▶ **Text block**:
= Thomas Wroth (died 1573) =

English courtier, landowner and politician

Sir Thomas Wroth (c. 1518 – 9 October 1573) was an English courtier, landowner and politician, a supporter of the Protestant Reformation and a prominent figure among the Marian exiles.

== Family origins ==
The Tudor-age family of Wroth of Enfield derived from the marriage of John Wroth and Maud Durrant. Both were descendants of Hugh du Plessis (nephew of John du Plessis, 7th Earl of Warwick) and Muriel de Wrotham, an heiress of the family of William de Wrotham, who had been Constable of Dover Castle in the time of King John. Maud's father Thomas Durrant the younger, son of Hugh's granddaughter (by his eldest son) Avelina, built the residence of Durrants at Enfield and held estates at Edmonton. John Wroth was a great-grandson of Hugh's youngest son Richard (died c. 1292), who became established at Enfield under the name of de Wrotham. The lines and estates of John and Maud were united in their son William.

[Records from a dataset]
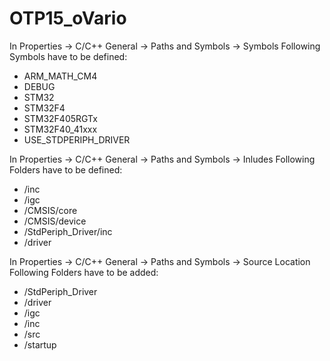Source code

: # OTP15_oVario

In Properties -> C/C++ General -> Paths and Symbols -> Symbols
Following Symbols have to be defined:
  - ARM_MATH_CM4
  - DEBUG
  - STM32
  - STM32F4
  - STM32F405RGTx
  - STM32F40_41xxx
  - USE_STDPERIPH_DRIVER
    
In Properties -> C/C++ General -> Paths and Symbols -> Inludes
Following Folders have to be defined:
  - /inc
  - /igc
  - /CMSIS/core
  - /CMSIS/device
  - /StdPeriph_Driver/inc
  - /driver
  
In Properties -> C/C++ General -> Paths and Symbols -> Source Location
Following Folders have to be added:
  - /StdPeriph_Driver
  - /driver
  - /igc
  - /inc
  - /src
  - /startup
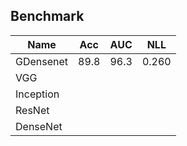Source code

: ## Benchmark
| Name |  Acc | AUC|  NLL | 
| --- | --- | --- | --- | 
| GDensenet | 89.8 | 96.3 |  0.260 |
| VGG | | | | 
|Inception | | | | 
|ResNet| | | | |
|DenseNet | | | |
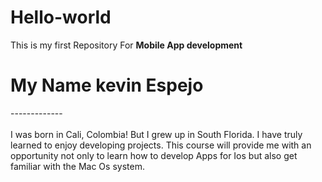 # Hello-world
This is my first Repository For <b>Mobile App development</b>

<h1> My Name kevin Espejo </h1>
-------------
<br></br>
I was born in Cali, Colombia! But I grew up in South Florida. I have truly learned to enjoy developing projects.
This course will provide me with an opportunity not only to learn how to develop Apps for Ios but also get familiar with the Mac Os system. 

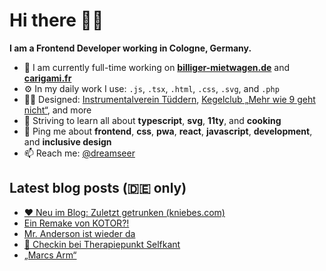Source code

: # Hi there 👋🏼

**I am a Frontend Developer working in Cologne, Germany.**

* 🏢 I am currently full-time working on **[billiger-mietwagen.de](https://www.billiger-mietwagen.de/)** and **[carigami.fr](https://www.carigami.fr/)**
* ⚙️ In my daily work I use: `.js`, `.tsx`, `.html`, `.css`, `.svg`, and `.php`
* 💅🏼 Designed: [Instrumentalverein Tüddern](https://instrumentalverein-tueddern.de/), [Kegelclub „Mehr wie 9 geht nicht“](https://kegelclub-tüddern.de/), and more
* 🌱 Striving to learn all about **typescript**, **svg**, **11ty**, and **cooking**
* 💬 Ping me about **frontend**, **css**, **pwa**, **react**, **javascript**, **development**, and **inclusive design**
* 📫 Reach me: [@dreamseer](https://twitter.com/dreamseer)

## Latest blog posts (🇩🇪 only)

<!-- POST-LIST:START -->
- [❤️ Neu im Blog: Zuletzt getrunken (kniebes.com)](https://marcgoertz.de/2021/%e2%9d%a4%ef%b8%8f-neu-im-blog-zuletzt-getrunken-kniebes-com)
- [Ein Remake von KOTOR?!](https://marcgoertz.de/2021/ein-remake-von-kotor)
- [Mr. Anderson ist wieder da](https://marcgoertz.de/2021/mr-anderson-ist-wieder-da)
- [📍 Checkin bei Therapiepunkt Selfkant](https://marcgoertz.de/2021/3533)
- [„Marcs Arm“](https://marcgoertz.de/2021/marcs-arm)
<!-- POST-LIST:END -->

* * *

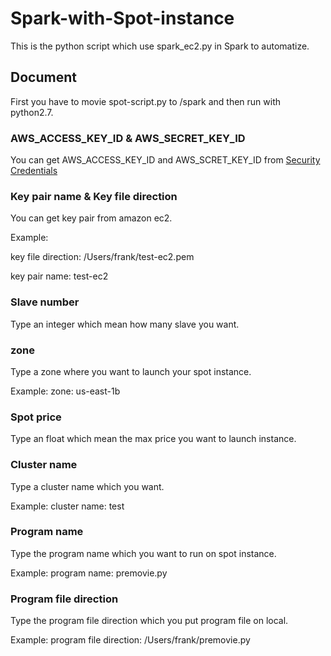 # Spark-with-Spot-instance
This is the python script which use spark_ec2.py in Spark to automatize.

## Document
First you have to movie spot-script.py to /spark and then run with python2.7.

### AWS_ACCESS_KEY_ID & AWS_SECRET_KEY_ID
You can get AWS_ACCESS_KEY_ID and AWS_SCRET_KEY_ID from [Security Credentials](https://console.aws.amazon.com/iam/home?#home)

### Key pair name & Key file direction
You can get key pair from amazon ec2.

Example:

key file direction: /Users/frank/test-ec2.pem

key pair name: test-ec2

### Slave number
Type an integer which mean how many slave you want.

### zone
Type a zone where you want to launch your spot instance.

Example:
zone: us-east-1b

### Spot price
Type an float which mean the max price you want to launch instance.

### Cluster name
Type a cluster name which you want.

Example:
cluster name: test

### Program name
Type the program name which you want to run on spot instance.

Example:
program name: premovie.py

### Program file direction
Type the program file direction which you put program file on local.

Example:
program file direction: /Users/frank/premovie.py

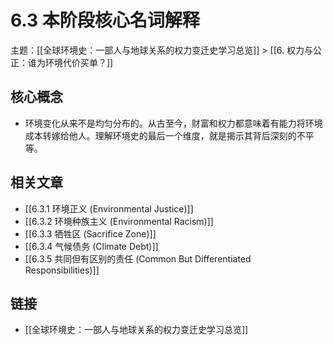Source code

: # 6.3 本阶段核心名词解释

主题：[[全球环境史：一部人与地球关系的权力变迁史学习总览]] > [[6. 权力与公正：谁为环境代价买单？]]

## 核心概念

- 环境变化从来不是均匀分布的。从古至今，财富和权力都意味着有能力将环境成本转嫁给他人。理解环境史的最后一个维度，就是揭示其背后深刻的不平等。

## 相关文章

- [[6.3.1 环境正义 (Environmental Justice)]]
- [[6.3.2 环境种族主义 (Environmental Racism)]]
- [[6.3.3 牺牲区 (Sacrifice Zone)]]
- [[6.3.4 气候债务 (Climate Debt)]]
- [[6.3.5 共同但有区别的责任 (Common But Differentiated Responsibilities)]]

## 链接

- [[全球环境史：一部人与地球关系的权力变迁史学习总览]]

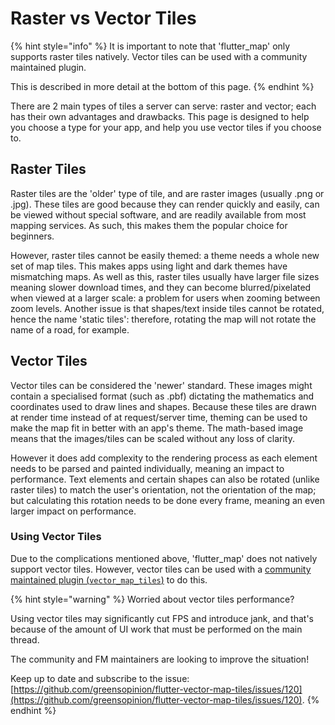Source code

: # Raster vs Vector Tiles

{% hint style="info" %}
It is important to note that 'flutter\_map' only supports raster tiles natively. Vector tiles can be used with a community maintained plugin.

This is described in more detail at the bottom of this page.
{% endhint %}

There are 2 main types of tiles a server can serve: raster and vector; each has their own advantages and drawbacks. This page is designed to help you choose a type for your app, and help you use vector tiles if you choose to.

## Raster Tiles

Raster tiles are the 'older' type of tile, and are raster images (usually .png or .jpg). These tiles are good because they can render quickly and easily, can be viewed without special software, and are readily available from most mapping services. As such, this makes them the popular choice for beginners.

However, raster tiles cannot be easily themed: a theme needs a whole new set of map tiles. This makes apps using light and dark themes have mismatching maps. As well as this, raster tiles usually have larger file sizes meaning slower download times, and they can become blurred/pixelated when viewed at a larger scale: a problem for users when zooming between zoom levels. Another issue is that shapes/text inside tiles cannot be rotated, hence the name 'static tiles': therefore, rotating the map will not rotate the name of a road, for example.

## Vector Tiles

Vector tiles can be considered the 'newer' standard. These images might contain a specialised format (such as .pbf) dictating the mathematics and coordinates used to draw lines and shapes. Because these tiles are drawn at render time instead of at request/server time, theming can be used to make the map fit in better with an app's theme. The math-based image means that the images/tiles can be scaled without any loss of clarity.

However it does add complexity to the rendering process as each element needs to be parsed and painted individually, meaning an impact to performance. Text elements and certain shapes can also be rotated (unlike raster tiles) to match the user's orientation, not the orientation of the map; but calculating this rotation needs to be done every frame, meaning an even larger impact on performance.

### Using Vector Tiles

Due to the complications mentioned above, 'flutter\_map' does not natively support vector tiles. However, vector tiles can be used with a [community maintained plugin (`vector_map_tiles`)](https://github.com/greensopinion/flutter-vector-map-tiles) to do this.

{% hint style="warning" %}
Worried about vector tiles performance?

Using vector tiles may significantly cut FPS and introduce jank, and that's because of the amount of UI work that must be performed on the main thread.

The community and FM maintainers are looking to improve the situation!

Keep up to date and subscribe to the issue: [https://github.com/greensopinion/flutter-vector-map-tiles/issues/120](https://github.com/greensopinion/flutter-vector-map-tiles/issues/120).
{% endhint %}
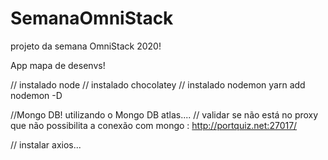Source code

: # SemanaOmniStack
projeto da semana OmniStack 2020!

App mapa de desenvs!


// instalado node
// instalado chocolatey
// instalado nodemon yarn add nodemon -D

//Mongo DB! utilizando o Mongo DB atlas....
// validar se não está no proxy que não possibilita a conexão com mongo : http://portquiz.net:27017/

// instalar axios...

▶ **Job A**: Check each statement against the Thomas Wroth article and answer yes or no, quoting the words from the article that settle it: (i) Thomas Wroth died on 9 October 1573. (ii) Maud Durrant's father built the residence of Durrants at Enfield. (iii) William de Wrotham was Constable of Dover Castle in the time of King Henry.
▶ **Job B**: According to the Thomas Wroth article, under what name did Hugh's youngest son Richard become established at Enfield?
▶ **Job C**: Write the next part of the Thomas Wroth article, picking up after its final sentence.
You won't need the material for any of this.

▶ **Answer area A**:
(i) Yes: "(c. 1518 – 9 October 1573)"
(ii) Yes: "Maud's father Thomas Durrant the younger, son of Hugh's granddaughter (by his eldest son) Avelina, built the residence of Durrants at Enfield"
(iii) No: "who had been Constable of Dover Castle in the time of King John"

▶ **Answer area B**: Richard became established at Enfield under the name of de Wrotham.

▶ **Answer area C**:
John Wroth, great-grandson of John and Maud, married Elizabeth, daughter of Sir Roger Lewknor of Broadhurst (Horsted Keynes, Sussex), and the heiress Eleanor Camoys (great-parents of Jane Lewknor, Sir Richard Lewknor and Thomas Lewknor), in c. 1456. Their grandson Robert Wroth (of Durrants at Enfield, and of North Newton in North Petherton, Somerset), of Gray's Inn, married Jane, daughter of Sir Thomas Hawte (died 1505, son of Sir William Hawte) and his wife Isabel Frowyk, sister of Sir Thomas Frowyk. (Jane was the widow of Thomas Goodere of Monken Hadley, Middlesex, by whom she had children including Francis, politician, and Anne, wife of Sir George Penruddock of Ivychurch, Wiltshire.) Robert Wroth was one of the commissioners appointed to inquire into Thomas Wolsey's possessions in 1529, and from 1531 Attorney of the Duchy of Lancaster. He sat for Middlesex in the Reformation parliament (1529–1535). He and Jane had four sons, Thomas, Oliver, John and William, and two daughters, Dorothy and Susan. By his will of 1536 Wroth indicated his expectation that his daughter Dorothy should marry his ward Edward Lewknor.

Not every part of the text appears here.